On Sunday we headed South down the coast to La Rochelle. We were able to stay at Minemes Marina for two nights for zero euro!
It turned out to be an excellent place to stay as it was a 20 minute stroll, along the harbourside, into the old town of La Rochelle. There was also a solar powered water taxi which took us right into the old harbour.
Two days was enough in La Rochelle and on Tuesday we headed over the bridge to the Ile de Re. The island is apparently a popular holiday destination for well heeled Parisians in July and August. It is 19 miles long by 3 miles wide and is a leisure cyclist’s dream destination.
The highest point on the island is only 19 metres so it is super flat but nothing much stops the wind.
We drove to the West end of the island and parked up at an aire at Saint Clement Des Baleines. The pay machine at the aire was out of order so it looked like we were in for yet another free night! Whoop! (Edit: the Gendarme came and collected our money the next morning – we didn’t argue as he was bigger than us!) We had a cycle around the western end of the island and we can see why it is such a popular holiday destination.
The beaches are all accessible and beautiful. The water is clear, green and clean.
The villages are just delightful and everyone seems to be getting about on a bike.
We decided we would spend the rest of the week on the island as it is such a relaxing place to be. The Ile de Re is famous for its salt and the industry is still going strong today.
The island is also home to many migrating birds with near perfect conditions for them. We were amused to see the town at Ars en Re has been Yarn bombed as nearly every pole and post was covered in colourful knitting!
We were able to catch the France match of Euro 2016 at the next door campsite on Wednesday night.
On Thursday we drove the ten miles to park up at an Aire at Le Bois Plage en Re which is another pretty little town on the southern side of the island. The aire is adjacent to a campsite and right behind the beach. We went for another tootle on the bikes over to the fortified town of St. Martin de Re. The weather was perfect and the town is just superb.
We spent a leisurely couple of hours mooching about soaking up the atmosphere. On returning to the van we had another look at the beach and the surf looked inviting enough to go in. Tim wasn’t convinced – it has to be perfect sunshine and clean, green two foot surf for him to break out his wetsuit so I went in by myself, Billy no mates style. We decided not to bring our bodyboards on the trip as we felt they take up too much valuable room in the van but I did bring my flippers and a little hand paddle thingy that I bought about 10 years ago. It’s enough to surf with and doesn’t eat up much room.
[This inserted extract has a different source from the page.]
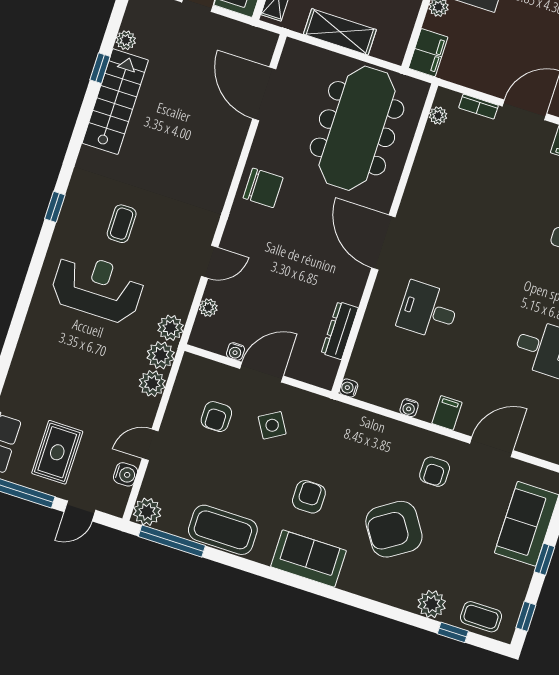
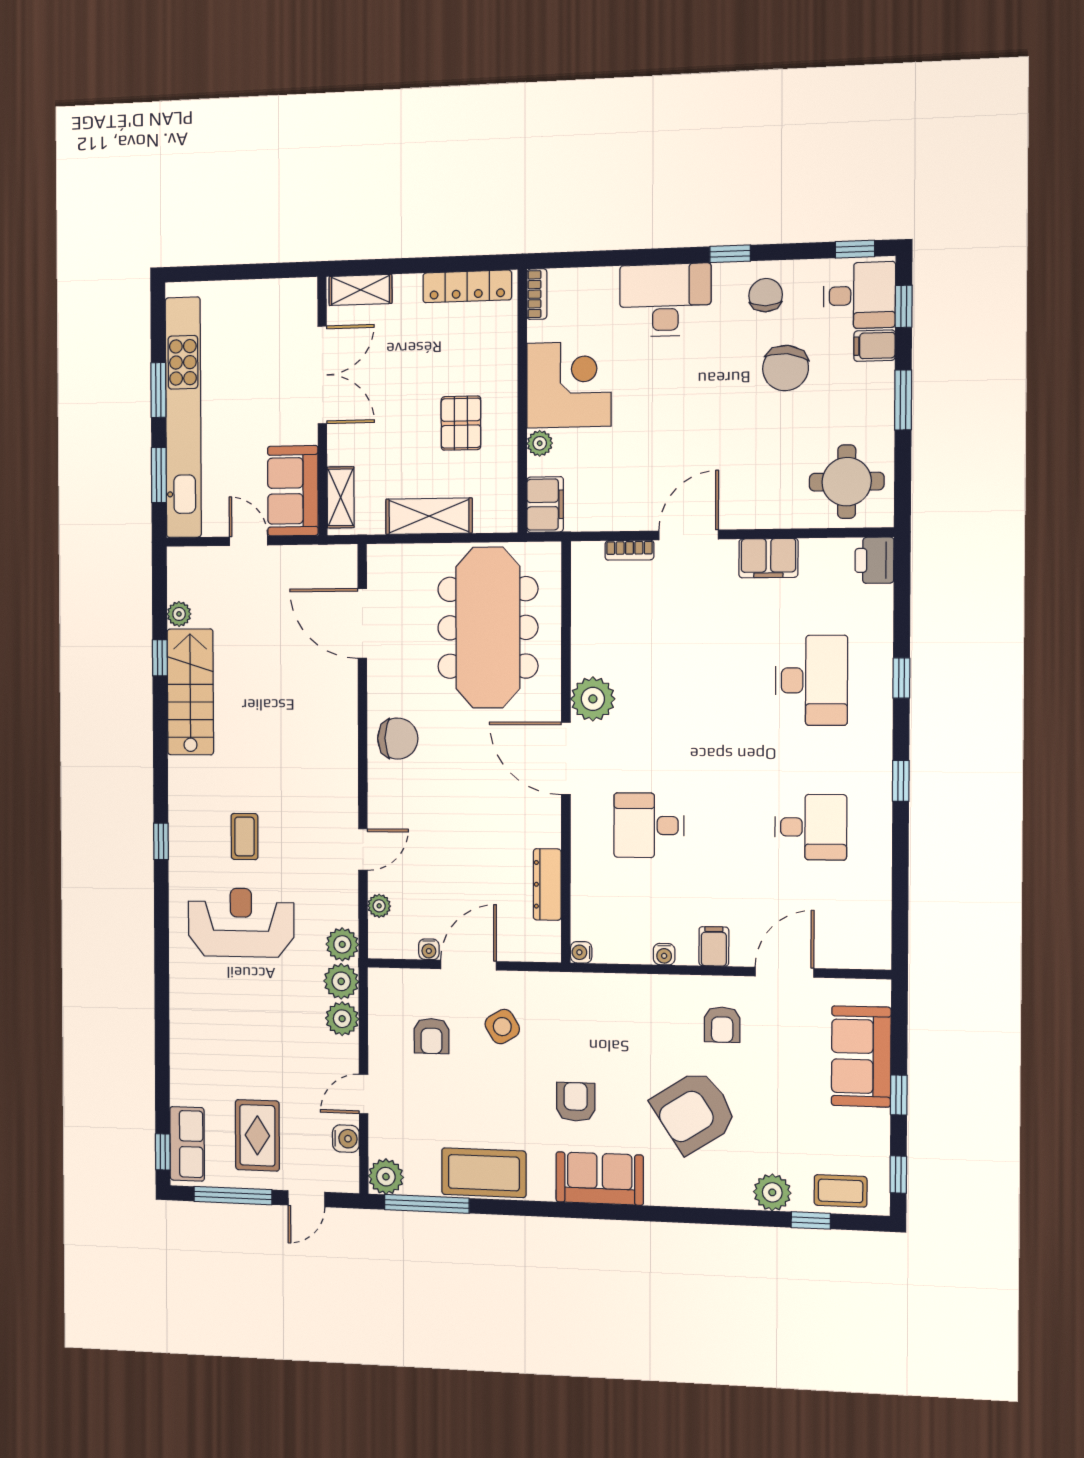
plant: (438, 116) -> (593, 699), moved, width x1.88, depth x1.88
The kitesurfers were out in force – there must be a beach for every wind direction on the island.
We finally found some Ile de Re donkeys on Friday just outside St Martin de Re. They were free range in the city ramparts but had an electric fence around them so we weren’t able to get up too close but I managed a few pictures of them.
Some of them look more like highland cattle than donkeys and a few looked like they could do with a good brush and furcut.
How can anyone not love a donkey???
We’ve spent six days on the Ile de Re having a fantastic time enjoying the relaxed pace of life here.
We’ve cycled the length and breadth of the island so it’s now time to move on to the next chapter of the journey. We’re heading inland again to the Deux Sevres region of the Poitou-Charentes about 100kms from La Rochelle for our next Helpx assignment. This one will be back to working on a small holding with animals – dogs, cats, horses and three donkeys.